I crave you. Around me, inside me, all over me. If I were to see you, it’d be all over for me. All over like the clothes we would tear off of one another and throw onto the floor.
You can take me. I’d gladly let you. It feels good to lose control to someone like you. Dark, reckless, angry and insensitive. Because I don’t need someone to care about me. I don’t need to be caressed and held dearly like a small kitten.
I’m not small or weak or fragile. I admire those who tip toe around me as if I am. I see pity in their eyes. I see constant worry as if my bones will shatter with the slightest flick on the wrist. They somehow see innocence, as if fawning over a newborn before being introduced to sin.
Maybe I like the darkness I see in you, because I feel it thriving inside myself and it’s desperate to take over. Then those other eyes watch me. Don’t lose your kindness. Don’t lose your soft, gentle touch— when all I want to do is tightly grip the strands of hair on your head to pull you closer.
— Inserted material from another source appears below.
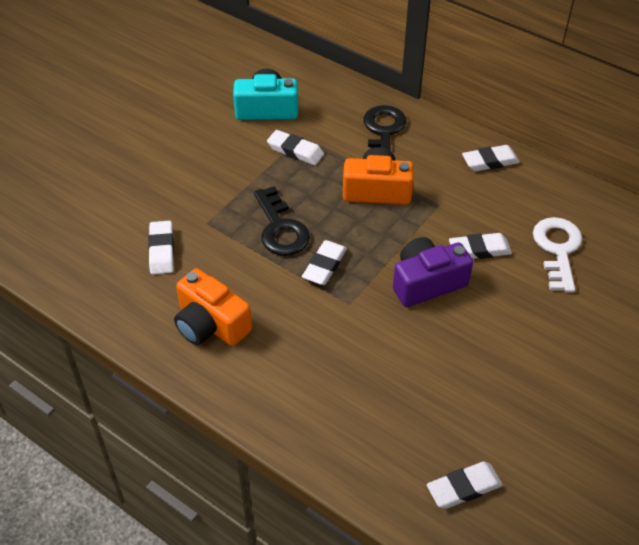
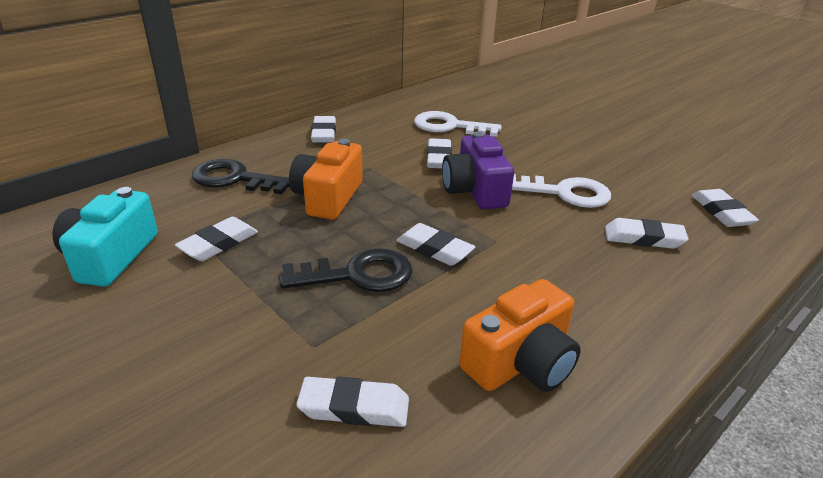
camera: 80 degrees left, 15 degrees down
(388, 410) = (643, 238): none -> white eraser
(450, 351) = (565, 193): none -> white key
Right now I’m not thinking about love. Love is innocent. Love is beautiful. Love is balanced. It’s a mutual feeling between two individuals that develops to comfort, respect and loyalty. I don’t want that.
What I feel so desperate for is passion. The most passion I’ve felt was during times of darkness. Maybe that’s my problem. My greatest, most heavy weighted feelings have been initiated by moments of running from cops, kissing taken men, tasting blood as it dropped down from a broken nose and sneaking back into my bedroom’s window only to spot my mother standing at the door way.
I was reckless and I loved it. I see that in others and it’s as if I can feel my own pupils dilate. The blackness of them expanding greater to spread over the light blue in my eyes.
I see it in you. That’s why I crave your lips on mine. I want to remember what that feels like. I want to remember what it feels like to not give a shit. I want to remember what it feels like to be seen as raw, brutal, bad and threatening. The same way I saw you when looking into those empty eyes.
Why is it that the bad is so damn inticing? Maybe some of us just have a more difficult time escaping it than others. All I know is this–people like you make it hard for me.